Fleet News

Remarketing 1 - The Auction House

Why use an auction?
Auctions have long been regarded as the most efficient method of disposing of cars and commercial vehicles at the end of commercial contracts or periods of use on a fleet.
Auction houses such as Manheim Auctions and BCA have well established sale programmes for the fleet market, delivered through national networks of auction centres.

This means that there is nearly always a suitable auction on your doorstep. It’s worth looking at the huge variety of organisations which use auction as the primary route to remarket their vehicles or those reputable dealer groups who buy vehicles for their retail forecourts at auction.

Selling vehicles by auction will usually provide the quickest and most reliable way for fleets to turn their unwanted vehicles into cash.

The larger auction houses cater for all types and values of vehicles from the cheaper, higher mileages ones right up to the luxury end of the market.

From start to finish the entire process is generally handled by the auction company and there is little involvement required on the part of the fleet operator.

The most obvious advantage that auctions have over other methods is that they can attract thousands of trade buyers which ensure a fair market price for your fleet vehicles.
By using auction you do not have to get involved in advertising vehicles or dealing directly with dealers and traders.

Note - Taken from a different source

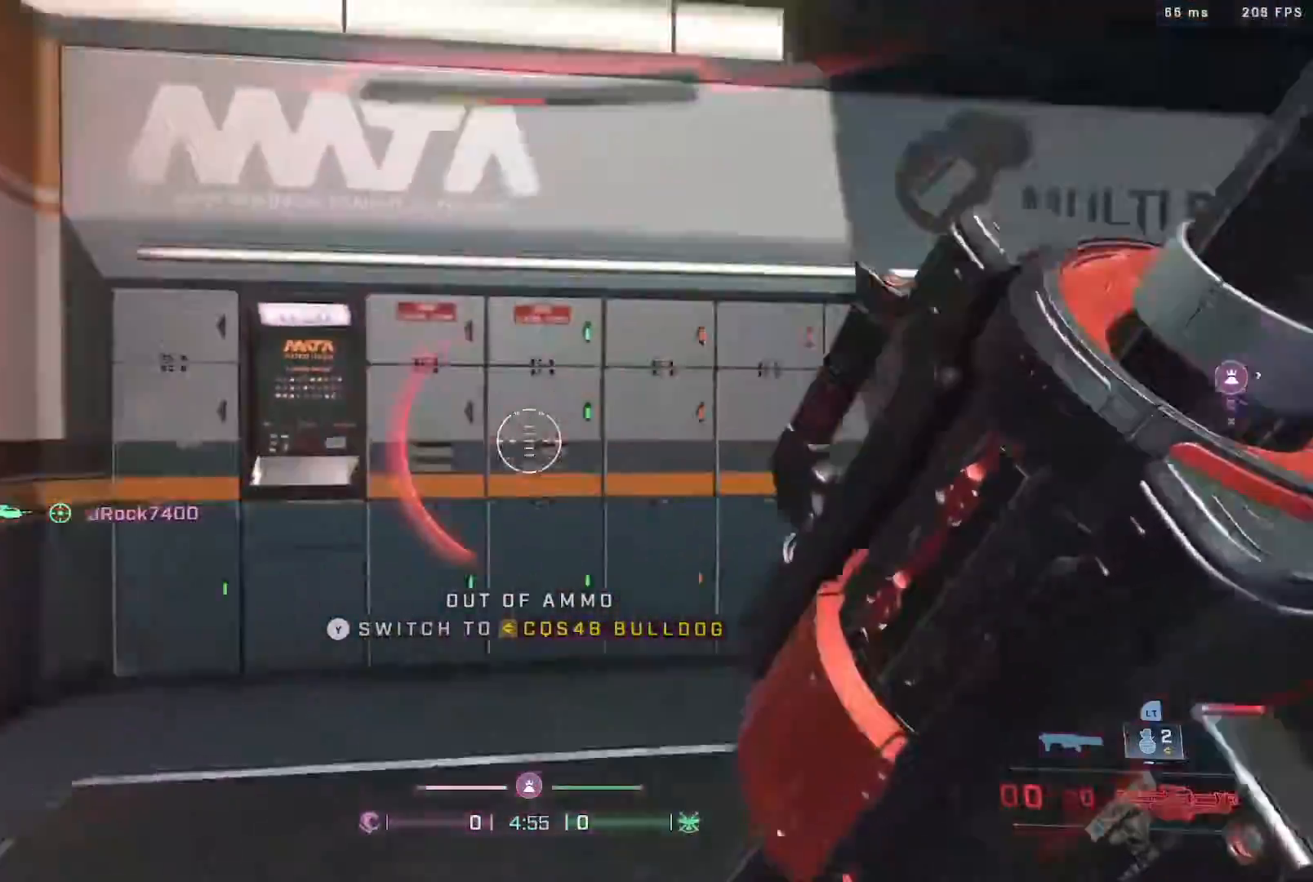
{"buttons": ["Y"], "left_stick": "up", "right_stick": "center", "events": [[33, "L3", "up"], [350, "B", "up"], [417, "right_stick", "center"], [500, "Y", "down"]]}
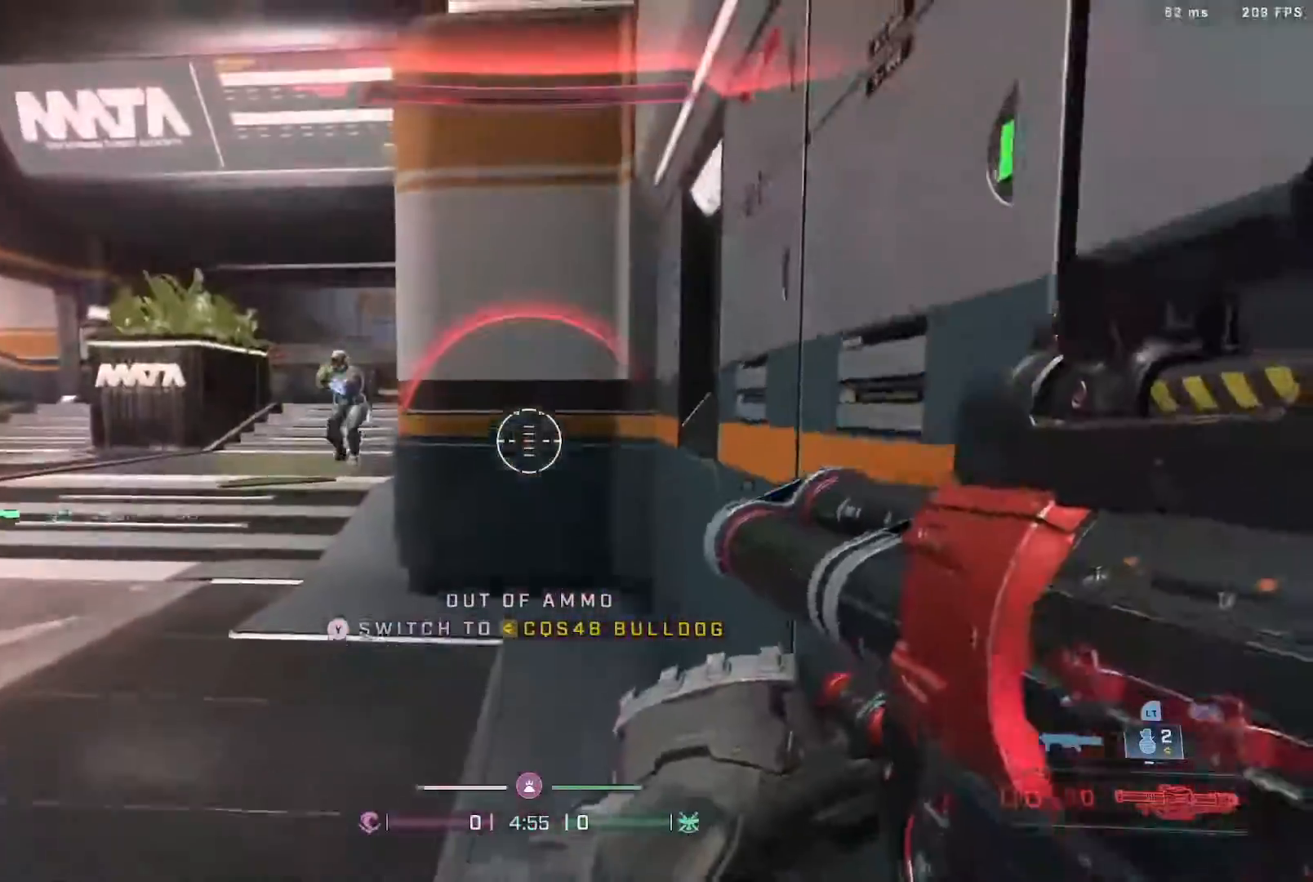
{"buttons": [], "left_stick": "right", "right_stick": "left", "events": [[33, "Y", "up"], [167, "right_stick", "left"], [183, "left_stick", "up-right"], [217, "L2", "down"], [267, "right_stick", "up-left"], [383, "L2", "up"], [450, "left_stick", "right"], [500, "right_stick", "left"]]}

By keeping the sale at arm’s length through a reputable auction company, you will also minimise the risk of selling vehicles to somebody who may not fully honour the payment.
 

How can fleet managers ensure they are dealing with a high quality auction company?
All reputable auction companies belong to the Society of Motor Auctions (SMA), which is part of the larger trade association, the Retail Motor Industry Federation (RMIF).

Members are bound by the SMA Customer Charter which promises to:
• Promote ‘Best Practice’ in the industry
• Be fair to both seller and purchaser
• Protect the purchaser against defect in title
• Commit to the SMA Code of Practice
• Ensure all staff are familiar with customers’ rights under the code
• Have an easily identifiable procedure for the handling of complaints
• Provide access to an independent arbitration facility

The SMA has over 70 members who between them sell in excess of 1.5 million vehicles per annum and their research suggests that over 60% of all fleet vehicles are sold by auction.

A good yardstick as to whether or not to use a particular auction is to simply look at which other fleet operators are selling their vehicles through that auction.

It is fairly safe to assume that most of the larger operators will have conducted rigorous checks before sending their vehicles there for sale.

What services should a fleet manager expect from an auction company?
The range of products and services available from auction houses, particularly the larger ones, is surprisingly comprehensive.

There should be very little that an auction company cannot provide a fleet operator to ensure ex-fleet vehicles are sold at maximum market value in the shortest possible time.
Most services are available on a clearly priced menu basis and all the fleet operator needs to do is to pick those which are most likely to fulfill their specific requirements.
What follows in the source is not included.